Kuren sollen pflegenden Angehörigen Auszeit ermöglichen

dpa/lnw Düsseldorf. Angehörige, die ihre Partner, Eltern oder Kinder über lange Zeit zuhause pflegen, sollen in Nordrhein-Westfalen einen besseren Zugang zu Kuren erhalten. Das Land hat deshalb die Kurberatungs- und Hilfsangebote ausgebaut. Sehr viele Menschen pflegten über Jahr oder sogar über Jahrzehnte Angehörige, sagte Gesundheitsminister Karl-Josef Laumann (CDU) am Dienstag in Düsseldorf. Die Corona-Pandemie habe viele an die Grenzen der Belastbarkeit gebracht, da zeitweise auch Tagespflege- oder Betreuungsgruppen geschlossen gewesen seien.
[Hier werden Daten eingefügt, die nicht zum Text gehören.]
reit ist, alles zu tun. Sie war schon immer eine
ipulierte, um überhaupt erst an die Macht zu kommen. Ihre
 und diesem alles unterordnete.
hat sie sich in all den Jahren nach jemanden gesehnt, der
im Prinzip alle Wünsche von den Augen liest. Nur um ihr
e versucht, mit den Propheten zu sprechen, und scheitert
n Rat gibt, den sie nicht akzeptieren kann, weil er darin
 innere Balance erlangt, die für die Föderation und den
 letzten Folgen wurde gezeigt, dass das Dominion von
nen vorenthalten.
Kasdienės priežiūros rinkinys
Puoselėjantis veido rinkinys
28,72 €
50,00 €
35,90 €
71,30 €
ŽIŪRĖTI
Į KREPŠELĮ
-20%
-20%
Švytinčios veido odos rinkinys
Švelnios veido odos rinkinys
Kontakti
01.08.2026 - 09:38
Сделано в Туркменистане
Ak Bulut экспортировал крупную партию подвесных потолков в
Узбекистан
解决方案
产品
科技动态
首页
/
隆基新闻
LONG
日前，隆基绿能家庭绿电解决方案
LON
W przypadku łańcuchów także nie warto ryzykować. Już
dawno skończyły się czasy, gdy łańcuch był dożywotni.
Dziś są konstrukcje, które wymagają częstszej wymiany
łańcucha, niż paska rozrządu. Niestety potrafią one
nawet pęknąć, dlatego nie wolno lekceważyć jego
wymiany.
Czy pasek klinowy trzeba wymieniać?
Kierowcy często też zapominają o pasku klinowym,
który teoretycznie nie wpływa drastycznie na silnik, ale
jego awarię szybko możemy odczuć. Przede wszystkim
Für dreiwöchige Kuren pflegender Angehöriger gibt es einen Rechtsanspruch. Kurberater helfen auch bei der Versorgung der Pflegebedürftigen etwa in einer Kurzzeitpflege, wenn die Angehörigen in eine Kur gehen.

In NRW werden von insgesamt rund 770 000 Pflegebedürftigen etwa 420 000 Menschen zuhause ausschließlich durch Angehörige gepflegt. Das sind mehr als 54 Prozent. Das Land NRW hat inzwischen 100 Kurberater und -beraterinnen qualifiziert und rechnet mit etwa 3500 Kuranträgen. Bisher wurden nach Angaben der Beratungsstellen allerdings erst 211 Anträge auf Kuren gestellt, von denen rund 100 bewilligt wurden.